Il ne fait aucun doute que l’adoption de la Charte a restreint la souveraineté du Parlement et des législatures provinciales. La Charte constitutionnalise les droits et libertés des Canadiens et il appartient aux tribunaux de préserver et de faire respecter les droits et libertés qui y sont garantis. À cette fin, ils doivent notamment veiller à ce que les lois et les décisions du gouvernement ne contreviennent pas aux dispositions de la Charte. Or, le texte même de la Charte indique qu’il faut interpréter d’une façon souple et libérale la question de la qualité pour agir. Sinon, on ne pourrait assurer le respect des droits qu’elle confère et on entraverait l’exercice des libertés qui y sont prévues. Il va sans dire que la Charte ne modifie pas le pouvoir discrétionnaire que possèdent les tribunaux de reconnaître la qualité pour agir à des parties d’intérêt public. Les tribunaux veilleront donc à exercer leur pouvoir discrétionnaire de façon à reconnaître la qualité pour agir dans les cas où ils doivent le faire pour s’assurer que la loi ou la décision en question est compatible avec la Constitution et la Charte. Cependant, comme l’a souligné la Cour suprême du Canada, le critère qui justifie la reconnaissance de la qualité pour agir à des parties d’intérêt public tient compte de la question de l’affectation judicieuse des ressources judiciaires. À cette fin, le tribunal limitera la reconnaissance de la qualité pour agir aux cas où il s’attend qu’aucune personne directement lésée n’intentera de poursuite, ce qui n’est évidemment pas le cas en l’espèce.

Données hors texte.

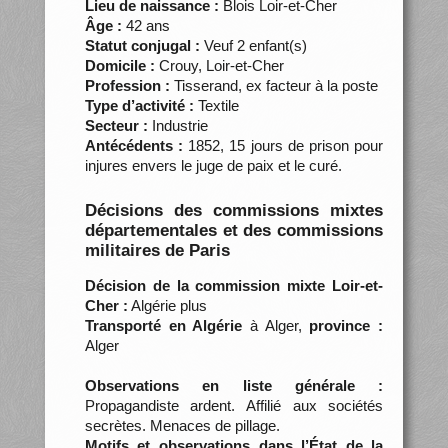
Lieu de naissance :
Blois Loir-et-Cher
Âge :
42 ans
Statut conjugal :
Veuf 2 enfant(s)
Domicile :
Crouy, Loir-et-Cher
Profession :
Tisserand, ex facteur à la poste
Type d’activité :
Textile
Secteur :
Industrie
Antécédents :
1852, 15 jours de prison pour
injures envers le juge de paix et le curé.
Décisions des commissions mixtes
départementales et des commissions
militaires de Paris
Décision de la commission mixte Loir-et-
Cher :
Algérie plus
Transporté en Algérie
à Alger,
province :
Alger
Observations en liste générale :
Propagandiste ardent. Affilié aux sociétés
secrètes. Menaces de pillage.
Motifs et observations dans l’État de la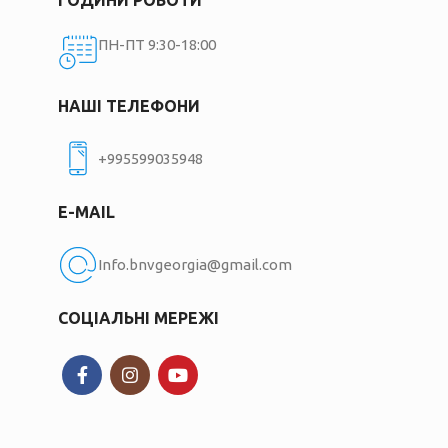
ПН-ПТ 9:30-18:00
НАШІ ТЕЛЕФОНИ
+995599035948
E-MAIL
Info.bnvgeorgia@gmail.com
СОЦІАЛЬНІ МЕРЕЖІ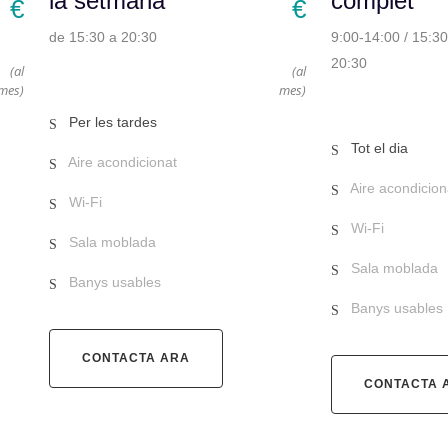
la setmana
complet
€
€
de 15:30 a 20:30
9:00-14:00 / 15:30
20:30
(al
(al
mes)
mes)
Per les tardes
Tot el dia
Aire acondicionat
Aire acondicion
Wi-Fi
Wi-Fi
Sala moblada
Sala moblada
Banys usables
Banys usables
CONTACTA ARA
CONTACTA 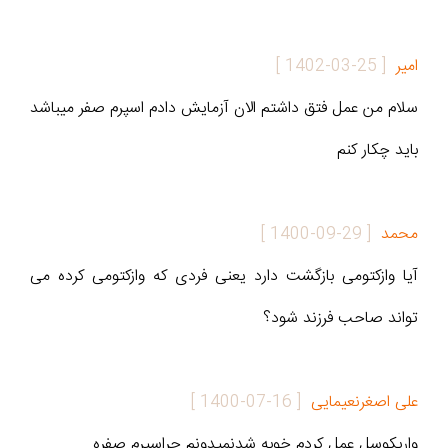
امیر
[
1402-03-25
]
سلام من عمل فتق داشتم الان آزمایش دادم اسپرم صفر میباشد
باید چکار کنم
محمد
[
1400-09-29
]
آیا وازکتومی بازگشت دارد یعنی فردی که وازکتومی کرده می
تواند صاحب فرزند شود؟
علی اصغرنعیمایی
[
1400-07-16
]
واریکوسل عمل کردم خوبه شدنمیدونم چراسپرم صفره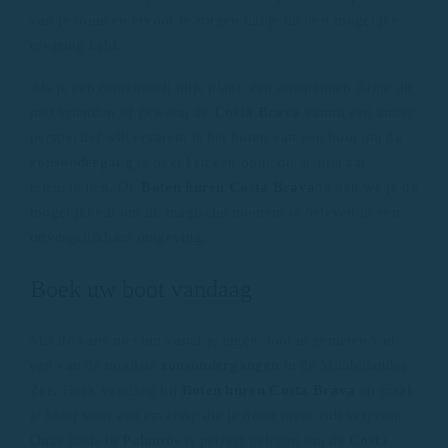
van je route en ervoor te zorgen dat je de best mogelijke
ervaring hebt.
Als je een romantisch uitje plant, een ontspannen dagje uit
met vrienden of gewoon de
Costa Brava
vanuit een ander
perspectief wilt ervaren, is het huren van een boot om de
zonsondergang
te bekijken een optie die je niet zal
teleurstellen. Op
Boten huren Costa Brava
bieden we je de
mogelijkheid om dit magische moment te beleven in een
onvergelijkbare omgeving.
Boek uw boot vandaag
Mis de kans niet om vanaf je eigen boot te genieten van
een van de mooiste
zonsondergangen
in de Middellandse
Zee. Boek vandaag bij
Boten huren Costa Brava
en maak
je klaar voor een ervaring die je nooit meer zult vergeten.
Onze basis in
Palamós
is perfect gelegen om de
Costa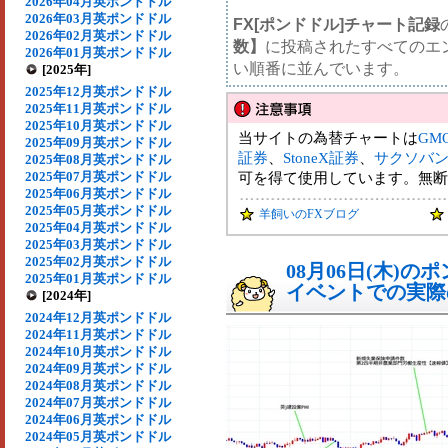
2026年04月英ポンドドル
2026年03月英ポンドドル
FX[ポンドドル]チャート記録
2026年02月英ポンドドル
数】
に投稿されたすべてのエ
2026年01月英ポンドドル
い順番に並んでいます。
[2025年]
2025年12月英ポンドドル
2025年11月英ポンドドル
2025年10月英ポンドドル
当サイトの為替チャートは
GM
2025年09月英ポンドドル
証券
、
StoneX証券
、
サクソバ
2025年08月英ポンドドル
2025年07月英ポンドドル
可を得て使用しています。無断
2025年06月英ポンドドル
2025年05月英ポンドドル
羊飼いのFXブログ
2025年04月英ポンドドル
2025年03月英ポンドドル
2025年02月英ポンドドル
08月06日(木)
2025年01月英ポンドドル
イベントでの実際の
[2024年]
2024年12月英ポンドドル
2024年11月英ポンドドル
2024年10月英ポンドドル
2024年09月英ポンドドル
2024年08月英ポンドドル
2024年07月英ポンドドル
2024年06月英ポンドドル
2024年05月英ポンドドル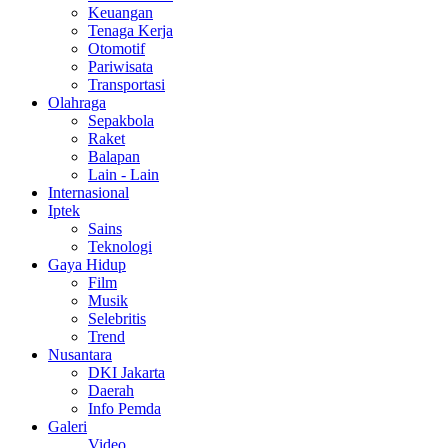
Keuangan
Tenaga Kerja
Otomotif
Pariwisata
Transportasi
Olahraga
Sepakbola
Raket
Balapan
Lain - Lain
Internasional
Iptek
Sains
Teknologi
Gaya Hidup
Film
Musik
Selebritis
Trend
Nusantara
DKI Jakarta
Daerah
Info Pemda
Galeri
Video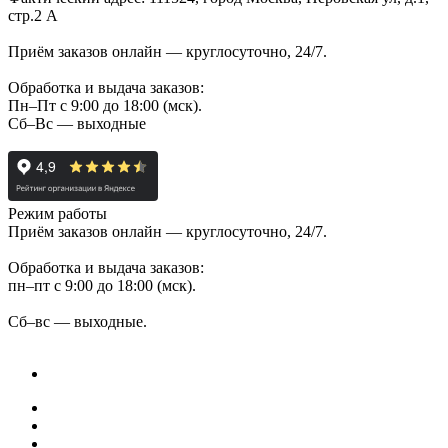
стр.2 А
Приём заказов онлайн — круглосуточно, 24/7.
Обработка и выдача заказов:
Пн–Пт с 9:00 до 18:00 (мск).
Сб–Вс — выходные
Режим работы
Приём заказов онлайн — круглосуточно, 24/7.
Обработка и выдача заказов:
пн–пт с 9:00 до 18:00 (мск).
Сб–вс — выходные.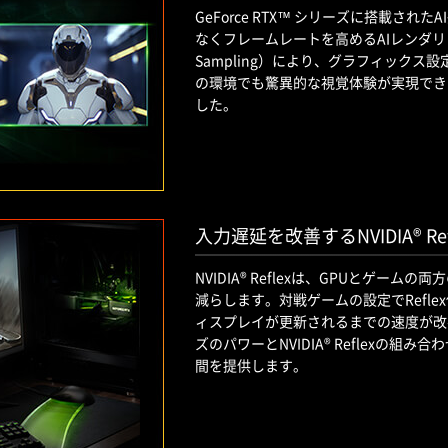
GeForce RTX™ シリーズに搭載され
なくフレームレートを高めるAIレンダリングテクノ
Sampling）により、グラフィック
の環境でも驚異的な視覚体験が実現でき
した。
入力遅延を改善するNVIDIA® Re
NVIDIA® Reflexは、GPUとゲ
減らします。対戦ゲームの設定でRefl
ィスプレイが更新されるまでの速度が改善され
ズのパワーとNVIDIA® Reflexの
間を提供します。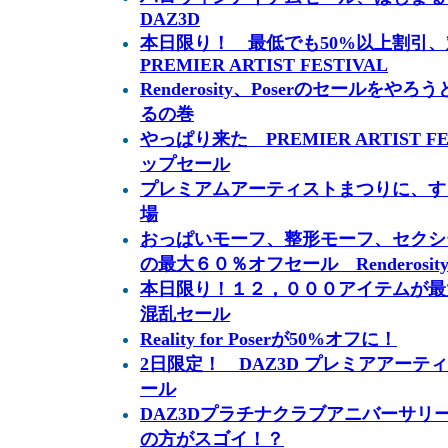
DAZ3D
本日限り！ 最低でも50%以上割引、対
PREMIER ARTIST FESTIVAL
Renderosity、Poserのセールをやろう
るの巻
やっぱり来た PREMIER ARTIST 
ップセール
プレミアムアーティストまつりに、す
場
おっぱいモーフ、整形モーフ、セクシーポ
の最大６０％オフセール Renderosit
本日限り！１２，０００アイテムが最大
混乱セール
Reality for Poserが50%オフに！
2日限定！ DAZ3D プレミアアー
ール
DAZ3Dプラチナクラブアニバーサリ
の方がスゴイ！？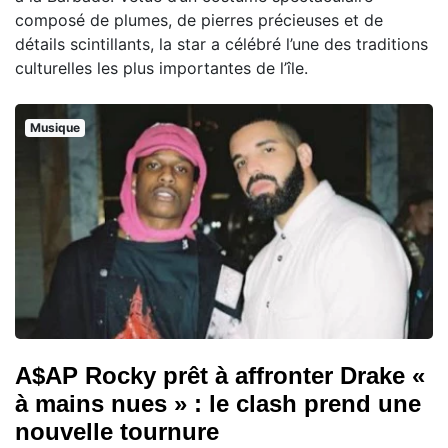
composé de plumes, de pierres précieuses et de
détails scintillants, la star a célébré l’une des traditions
culturelles les plus importantes de l’île.
Musique
A$AP Rocky prêt à affronter Drake «
à mains nues » : le clash prend une
nouvelle tournure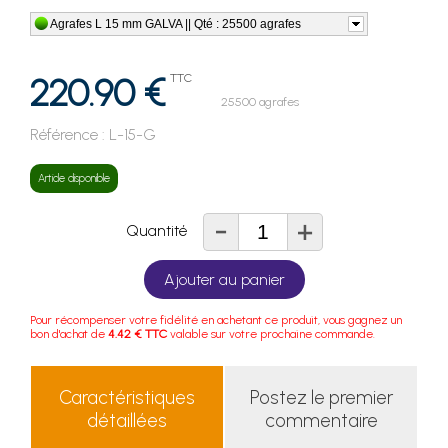
Agrafes L 15 mm GALVA || Qté : 25500 agrafes
220.90 €
TTC
25500 agrafes
Référence :
L-15-G
Article disponible
-
+
Quantité
Ajouter au panier
Pour récompenser votre fidélité en achetant ce produit, vous gagnez un
bon d'achat de
4.42 € TTC
valable sur votre prochaine commande.
Caractéristiques
Postez le premier
détaillées
commentaire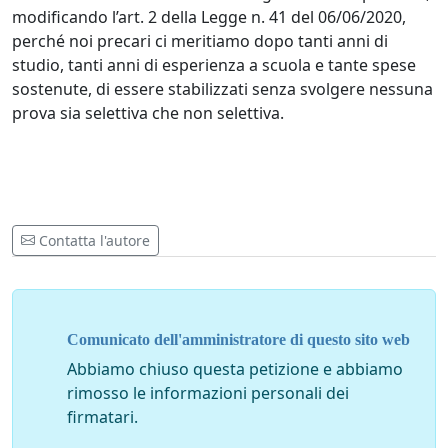
modificando l’art. 2 della Legge n. 41 del 06/06/2020,
perché noi precari ci meritiamo dopo tanti anni di
studio, tanti anni di esperienza a scuola e tante spese
sostenute, di essere stabilizzati senza svolgere nessuna
prova sia selettiva che non selettiva.
Contatta l'autore
Comunicato dell'amministratore di questo sito web
Abbiamo chiuso questa petizione e abbiamo
rimosso le informazioni personali dei
firmatari.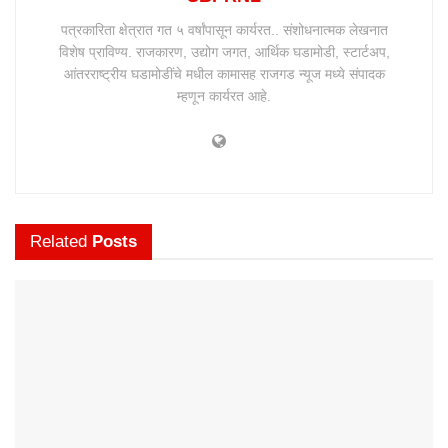
पत्रकारिता क्षेत्रात गत ५ वर्षांपासून कार्यरत.. संशोधनात्मक लेखनात
विशेष प्राविण्य. राजकारण, उद्योग जगत, आर्थिक घडामोडी, स्टार्टअप,
आंतरराष्ट्रीय घडामोडींचे मधील कामासह राजगड न्यूज मध्ये संपादक
म्हणून कार्यरत आहे.
Related
Posts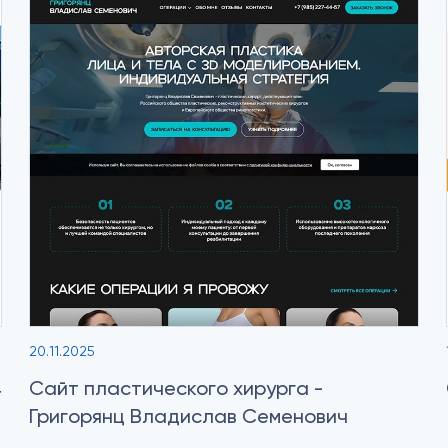
20.11.2025
4
Сайт пластического хирурга -
Григорянц Владислав Семенович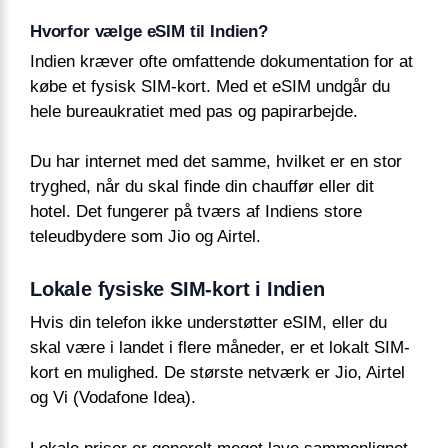
Hvorfor vælge eSIM til Indien?
Indien kræver ofte omfattende dokumentation for at
købe et fysisk SIM-kort. Med et eSIM undgår du
hele bureaukratiet med pas og papirarbejde.
Du har internet med det samme, hvilket er en stor
tryghed, når du skal finde din chauffør eller dit
hotel. Det fungerer på tværs af Indiens store
teleudbydere som Jio og Airtel.
Lokale fysiske SIM-kort i Indien
Hvis din telefon ikke understøtter eSIM, eller du
skal være i landet i flere måneder, er et lokalt SIM-
kort en mulighed. De største netværk er Jio, Airtel
og Vi (Vodafone Idea).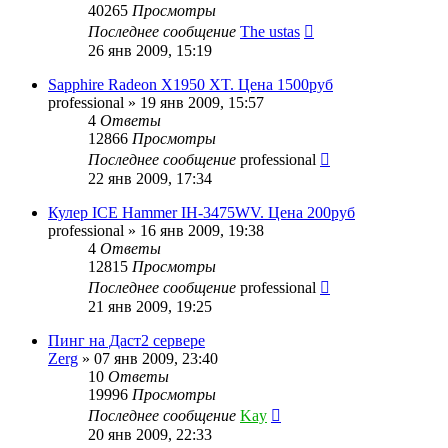
40265
Просмотры
Последнее сообщение
The ustas
26 янв 2009, 15:19
Sapphire Radeon X1950 XT. Цена 1500руб
professional
»
19 янв 2009, 15:57
4
Ответы
12866
Просмотры
Последнее сообщение
professional
22 янв 2009, 17:34
Кулер ICE Hammer IH-3475WV. Цена 200руб
professional
»
16 янв 2009, 19:38
4
Ответы
12815
Просмотры
Последнее сообщение
professional
21 янв 2009, 19:25
Пинг на Даст2 сервере
Zerg
»
07 янв 2009, 23:40
10
Ответы
19996
Просмотры
Последнее сообщение
Kay
20 янв 2009, 22:33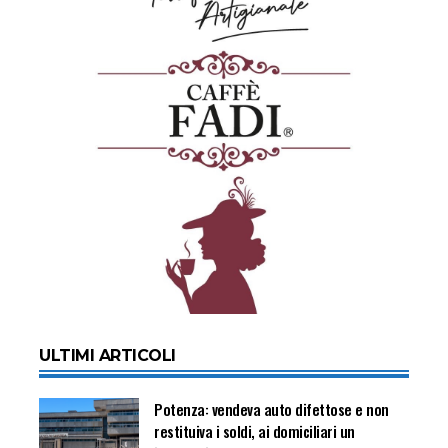
ULTIMI ARTICOLI
Potenza: vendeva auto difettose e non
restituiva i soldi, ai domiciliari un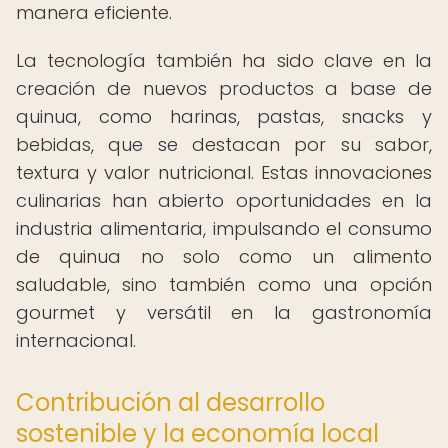
manera eficiente.
La tecnología también ha sido clave en la
creación de nuevos productos a base de
quinua, como harinas, pastas, snacks y
bebidas, que se destacan por su sabor,
textura y valor nutricional. Estas innovaciones
culinarias han abierto oportunidades en la
industria alimentaria, impulsando el consumo
de quinua no solo como un alimento
saludable, sino también como una opción
gourmet y versátil en la gastronomía
internacional.
Contribución al desarrollo
sostenible y la economía local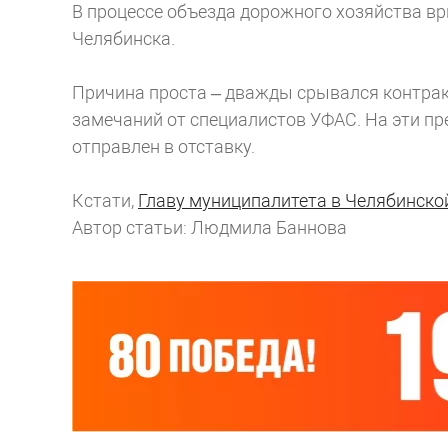
В процессе объезда дорожного хозяйства вр
Челябинска.
Причина проста – дважды срывался контракт
замечаний от специалистов УФАС. На эти пр
отправлен в отставку.
Кстати,
Главу муниципалитета в Челябинско
Автор статьи: Людмила Баннова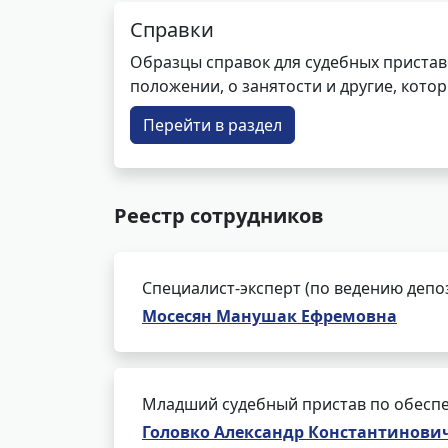
Справки
Образцы справок для судебных пристав
положении, о занятости и другие, кот
Перейти в раздел
Реестр сотрудников
Специалист-эксперт (по ведению депо
Мосесян Манушак Ефремовна
Младший судебный пристав по обеспе
Головко Александр Константинови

Cette démarche est d’autant plus importante dans le cas de l’article 23, lequel identifie spécifiquement, dans son libellé, qui sont les bénéficiaires directs de ces droits. Il serait pour le moins incongru que des groupes qui ne sont pas des ayants droit ni des représentants d’ayants puissent s’arroger le droit de parler au nom de ceux-ci dans une instance judiciaire. Mieux vaut, dans le cas de l’article 23, réserver ce droit à ceux et celles qui, selon la Cour suprême du Canada, sont les mieux placés pour déterminer ce qui est dans leur intérêt, soit les ayants droits et leurs représentants. Toute autre conclusion pourrait miner l’objet même de cette disposition et entraver le développement et l’épanouissement des communautés minoritaires au Canada.
1 S’ajouteraient également à ces groupes un conseil d’éducation de district, le Conseil d’éducation du district scolaire francophone Sud, et au moins un parent.